Mas, voltando à ideia do dispositivo de racialidade que a Sueli Carneiro constrói, para tentarmos entender esse fenômeno da maior vitimização da juventude negra por modos violentos - seja por parte do Estado, seja em confrontos na própria sociedade. Este conceito é importante para entendermos como é que se constrói um discurso sobre o outro. E esse dispositivo de poder, esse dispositivo de racialidade, por sua vez, se junta com a ideia do poder soberano. Não poderei articular isso aqui em detalhes - e isso, tanto a Sueli Carneiro quanto o Achille Mbembe (2018) já o fazem muito bem -, mas é a ideia do poder soberano do Estado que se constitui, em última instância, como o direito de fazer morrer e o direito de fazer viver. Do ponto de vista teórico, eu diria que essas ideias, o dispositivo de racialidade e o poder soberano - sobretudo o direito de fazer morrer (portanto, a necropolítica) -, se juntam e são articulados por aquilo que nós temos nomeado como racismo estrutural e racismo institucional, ou seja, em última instância o Estado decide quem deve viver e quem deve morrer. E essa decisão do Estado não se dá simplesmente pela ação do Estado, mas se dá pela inação do Estado. E isso também é importante situar. A inação do Estado está, muitas vezes, comprometida com o racismo estrutural. A omissão do Estado também é um dado desse racismo estrutural.
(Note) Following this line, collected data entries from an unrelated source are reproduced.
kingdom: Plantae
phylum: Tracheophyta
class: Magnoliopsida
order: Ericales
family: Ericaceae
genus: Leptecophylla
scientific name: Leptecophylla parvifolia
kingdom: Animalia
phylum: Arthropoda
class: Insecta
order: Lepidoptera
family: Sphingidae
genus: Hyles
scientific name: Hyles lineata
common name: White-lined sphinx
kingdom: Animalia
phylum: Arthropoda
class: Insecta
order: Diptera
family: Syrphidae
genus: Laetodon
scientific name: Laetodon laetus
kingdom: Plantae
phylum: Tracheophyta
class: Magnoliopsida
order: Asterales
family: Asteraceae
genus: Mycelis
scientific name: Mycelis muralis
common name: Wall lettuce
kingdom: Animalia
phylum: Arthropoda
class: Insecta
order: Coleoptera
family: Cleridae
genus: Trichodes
Vejamos um exemplo que a Sueli Carneiro traz na tese dela: a baixa assistência médica à população negra ou doenças que incidem em maior proporção sobre a população negra ou a ausência de pré-natais e, até mesmo, de pós-natais disponíveis para as mulheres negras. Isso gera um número de complicações ligadas ao parto, à geração da vida, que resulta em sérios problemas, resultando, no limite, nas morte das mulheres negras. A inação do Estado é também responsável por essas mortes. É o 'deixar morrer' por parte do Estado.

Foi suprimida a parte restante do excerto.